= North Greenwood =

North Greenwood is a historically African-American neighborhood in Clearwater, Florida. Home to the North Greenwood Library, former North Greenwood Cemetery, churches, a community center, and an African American history museum in a former school building (Curtis School), the area was once home to orange groves. Jack Russell Stadium where the Philadelphia Phillies held Spring training was established on city property. Pinellas Institute served black students.

North Greenwood Cemetery was rediscovered and partially excavated. A historical marker commemorates its history.

North Clearwater Performing Arts Academy home to the Dundu Dole Urban Ballet was established in North Greenwood.

The video Da Hood Gone Wild contrasting the nearby beaches with fights and drug activity in the neighborhood. Marches were held.
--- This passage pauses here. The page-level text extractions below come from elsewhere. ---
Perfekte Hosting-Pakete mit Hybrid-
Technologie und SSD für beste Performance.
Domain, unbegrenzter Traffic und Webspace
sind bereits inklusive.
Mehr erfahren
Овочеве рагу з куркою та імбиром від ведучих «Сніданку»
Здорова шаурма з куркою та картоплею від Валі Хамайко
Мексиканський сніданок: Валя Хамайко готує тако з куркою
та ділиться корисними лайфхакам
The Blue Chip Bar was razed by the city. The recreation center and library were built. Buccaneer Field was built and anti-drug and anti-violence campaigns launched. 10News reported on the video and reactions to it.
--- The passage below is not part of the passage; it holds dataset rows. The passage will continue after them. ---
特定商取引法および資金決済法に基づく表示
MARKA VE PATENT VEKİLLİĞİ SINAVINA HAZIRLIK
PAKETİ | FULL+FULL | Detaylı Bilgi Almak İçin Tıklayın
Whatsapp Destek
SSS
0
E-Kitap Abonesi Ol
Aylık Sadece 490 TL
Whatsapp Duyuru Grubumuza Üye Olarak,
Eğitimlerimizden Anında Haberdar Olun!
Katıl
North Greenwood Recreation & Aquatic Complex includes a playground, gym, pool, and fitness center.

In 2023 the Tampa Bay Times reported on a rejuvenation and redevelopment plan for the "struggling" 6,200 resident neighborhood. The Times described the area as a having been "a vibrant hub of Black entrepreneurship in the city." The proposal would establish a Community Redevelopment Agency in the area.

O'Neal Larkin has been involved in community revitalization efforts and hosts an annual Thanksgiving meal and celebration.

Clearwater Heights was another African American community in Clearwater.